7.6.2 Stratified Single Association Analysis

The stratified analysis option for the ExWAS corresponds to applying the same method as regular ExWAS to subsetted datasets. As example, a stratified analysis with the sex variable stratified corresponds to performing two ExWAS, one to the male and one for the female group.

7.6.3 Variable selection ExWAS

There are some authors that proposed to perform association analysis in a multivariate fashion, just to take into account the correlation across exposures Agier et al. (2016) . A Lasso regression is implemented using Elastic-Net regularized generalized linear models implemented in glmnet R package.

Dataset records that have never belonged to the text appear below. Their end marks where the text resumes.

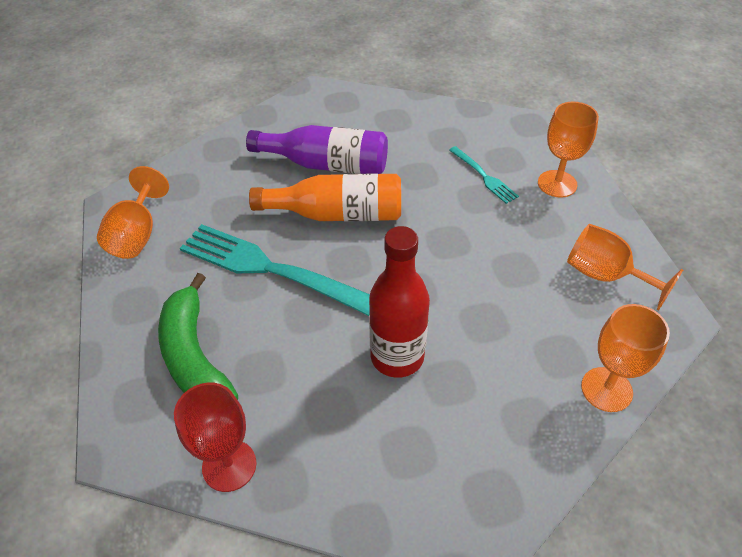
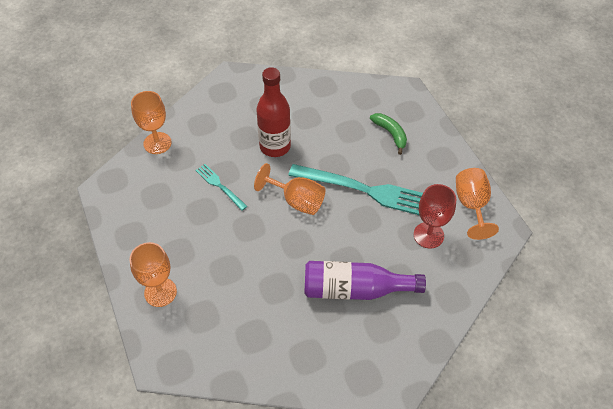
camera: 170 degrees right, 5 degrees up
green banana [158,273,238,400] -> green banana [370,113,407,155], size x0.59
red goblet [174,382,257,492] -> red goblet moved to [414,184,456,249]
orange bottle [249,173,401,221] -> none
turquoise fork [449,146,519,204] -> turquoise fork moved to [195,164,247,211]
orange goblet [567,224,683,311] -> orange goblet moved to [254,163,325,215]

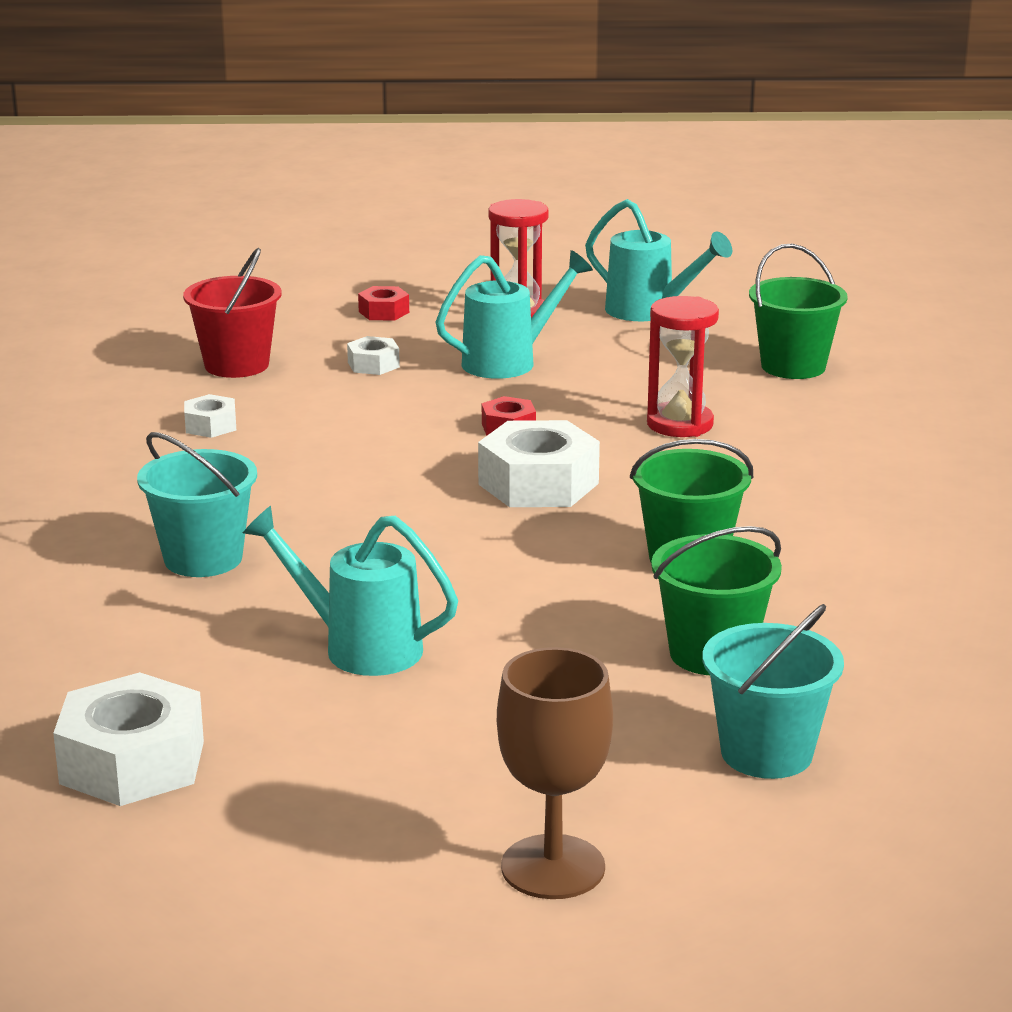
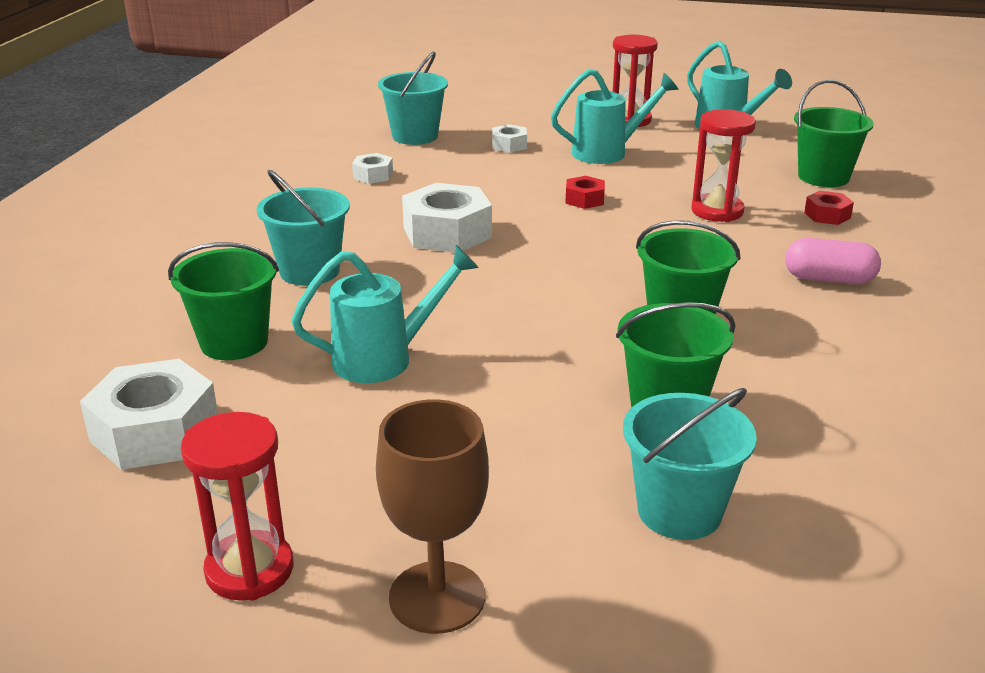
camera: 15 degrees right, 5 degrees up
red bucket [183,248,282,378] -> turquoise bucket [378,51,448,145]
turquoise watering can [243,506,458,676] -> turquoise watering can turned 120 degrees clockwise [291,245,479,383]
red nut [358,286,409,321] -> red nut moved to [804,191,854,225]
white nut [478,420,600,507] -> white nut moved to [402,183,492,252]
none -> green bucket [168,242,279,360]
none -> red hourglass [181,412,293,601]
none -> pink capsule [785,238,881,284]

7.7 Exposome-Omic Association Analysis

Perform association analyses between exposures and omic data bt fitting linear models as described in the limma R package Ritchie et al. (2015) . The pipeline implemented in association allows performing surrogate variable analysis in order to correct for unwanted variability. This adjustment is provided by SVA R package Leek et al. (2020) .

7.8 Integration analysis

There are three different methodologies to perform the integration analysis:

  • Multiset canonical correlation analysis (MCCA). Implemented using the MultiCCA function of PMA R package Witten et al. (2020) .
  • Multiple co-inertia analysis (MCIA). Implemented using the mcia function of omicade4 R package Meng et al. (2013) , Min and Long (2020) .
  • Partial least squares (PLS). Implemented using the plsr function of pls R package Mevik and Wehrens (2015) .

7.9 Enrichment analysis

Functional profiles of selected genes are obtained using the Bioconductor package clusterProfiler Yu et al. (2012) . The available enrichment databases are GO and KEGG.